Two levels of parity testing are used to validate warp terms:

1. Implementation parity (torch vs warp) — verifies that the warp kernel produces the same result as the torch implementation. This is optional for terms that have no torch counterpart (e.g. new terms written directly in warp).

import isaaclab.envs.mdp.observations as torch_obs
import isaaclab_experimental.envs.mdp.observations as warp_obs

# Torch baseline
expected = torch_obs.joint_pos(torch_env, asset_cfg=cfg)

# Warp (uncaptured)
out = wp.zeros((num_envs, num_joints), dtype=wp.float32, device=device)
warp_obs.joint_pos(warp_env, out, asset_cfg=cfg)
actual = wp.to_torch(out)

torch.testing.assert_close(actual, expected)

2. Capture parity (warp vs warp-captured) — verifies that the term produces identical results when replayed from a CUDA graph vs launched directly. A mismatch here indicates capture-unsafe code (e.g. stale pointers, dynamic allocation, or lazy property access that doesn’t replay). This test should always be run, even for terms without a torch counterpart.

# Warp uncaptured
out_uncaptured = wp.zeros((num_envs, num_joints), dtype=wp.float32, device=device)
warp_obs.joint_pos(warp_env, out_uncaptured, asset_cfg=cfg)

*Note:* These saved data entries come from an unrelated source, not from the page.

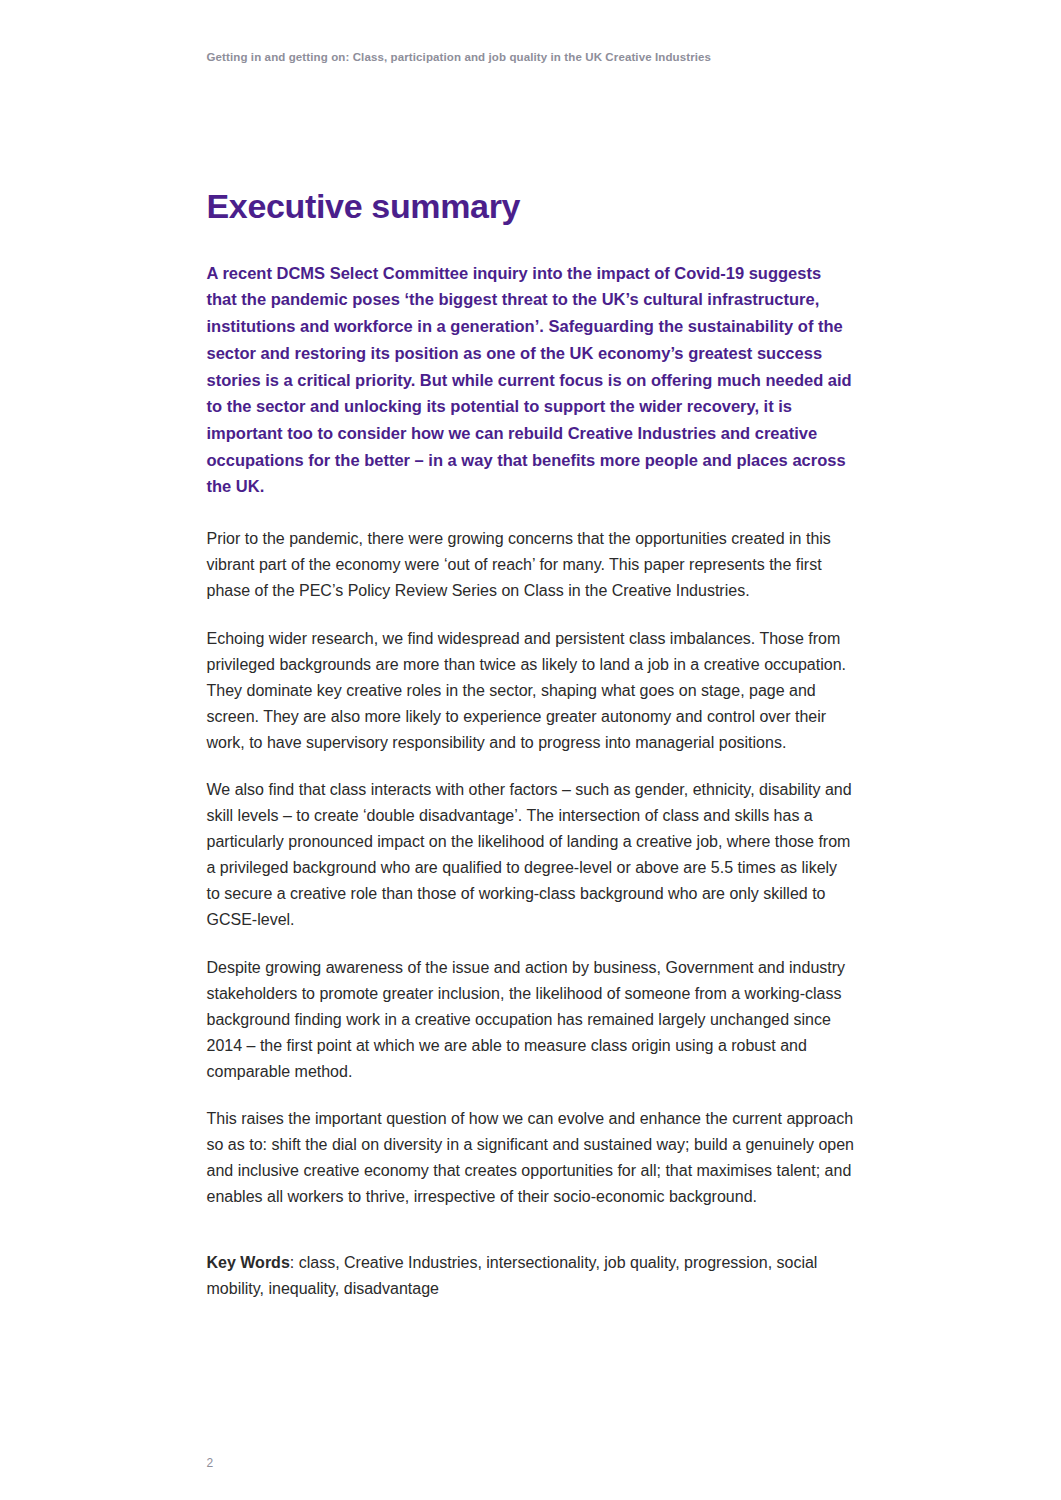Getting in and getting on: Class, participation and job quality in the UK Creative Industries
Executive summary
A recent DCMS Select Committee inquiry into the impact of Covid-19 suggests that the pandemic poses ‘the biggest threat to the UK’s cultural infrastructure, institutions and workforce in a generation’. Safeguarding the sustainability of the sector and restoring its position as one of the UK economy’s greatest success stories is a critical priority. But while current focus is on offering much needed aid to the sector and unlocking its potential to support the wider recovery, it is important too to consider how we can rebuild Creative Industries and creative occupations for the better – in a way that benefits more people and places across the UK.
Prior to the pandemic, there were growing concerns that the opportunities created in this vibrant part of the economy were ‘out of reach’ for many. This paper represents the first phase of the PEC’s Policy Review Series on Class in the Creative Industries.
Echoing wider research, we find widespread and persistent class imbalances. Those from privileged backgrounds are more than twice as likely to land a job in a creative occupation. They dominate key creative roles in the sector, shaping what goes on stage, page and screen. They are also more likely to experience greater autonomy and control over their work, to have supervisory responsibility and to progress into managerial positions.
We also find that class interacts with other factors – such as gender, ethnicity, disability and skill levels – to create ‘double disadvantage’. The intersection of class and skills has a particularly pronounced impact on the likelihood of landing a creative job, where those from a privileged background who are qualified to degree-level or above are 5.5 times as likely to secure a creative role than those of working-class background who are only skilled to GCSE-level.
Despite growing awareness of the issue and action by business, Government and industry stakeholders to promote greater inclusion, the likelihood of someone from a working-class background finding work in a creative occupation has remained largely unchanged since 2014 – the first point at which we are able to measure class origin using a robust and comparable method.
This raises the important question of how we can evolve and enhance the current approach so as to: shift the dial on diversity in a significant and sustained way; build a genuinely open and inclusive creative economy that creates opportunities for all; that maximises talent; and enables all workers to thrive, irrespective of their socio-economic background.
Key Words: class, Creative Industries, intersectionality, job quality, progression, social mobility, inequality, disadvantage
2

# Warp captured (graph replay)
out_captured = wp.zeros((num_envs, num_joints), dtype=wp.float32, device=device)
with wp.ScopedCapture() as cap:
    warp_obs.joint_pos(warp_env, out_captured, asset_cfg=cfg)
wp.capture_launch(cap.graph)

torch.testing.assert_close(wp.to_torch(out_captured), wp.to_torch(out_uncaptured))

See source/isaaclab_experimental/test/envs/mdp/ for complete parity test examples.

Available Warp MDP Terms#

Category

Available Terms

Observations (11)

base_pos_z
base_lin_vel
base_ang_vel
projected_gravity
joint_pos
joint_pos_rel
joint_pos_limit_normalized
joint_vel
joint_vel_rel
last_action
generated_commands

Rewards (16)

is_alive
is_terminated
lin_vel_z_l2
ang_vel_xy_l2
flat_orientation_l2
joint_torques_l2
joint_vel_l1
joint_vel_l2
joint_acc_l2
joint_deviation_l1
joint_pos_limits
action_rate_l2
action_l2
undesired_contacts
track_lin_vel_xy_exp
track_ang_vel_z_exp

Events (6)

reset_joints_by_offset
reset_joints_by_scale
reset_root_state_uniform
push_by_setting_velocity
apply_external_force_torque
randomize_rigid_body_com

Terminations (4)

time_out
root_height_below_minimum
joint_pos_out_of_manual_limit
illegal_contact

Actions (2)

JointPositionAction
JointEffortAction

Terms not listed here remain in torch only. When using an env that requires unlisted terms, those terms must be implemented in warp first.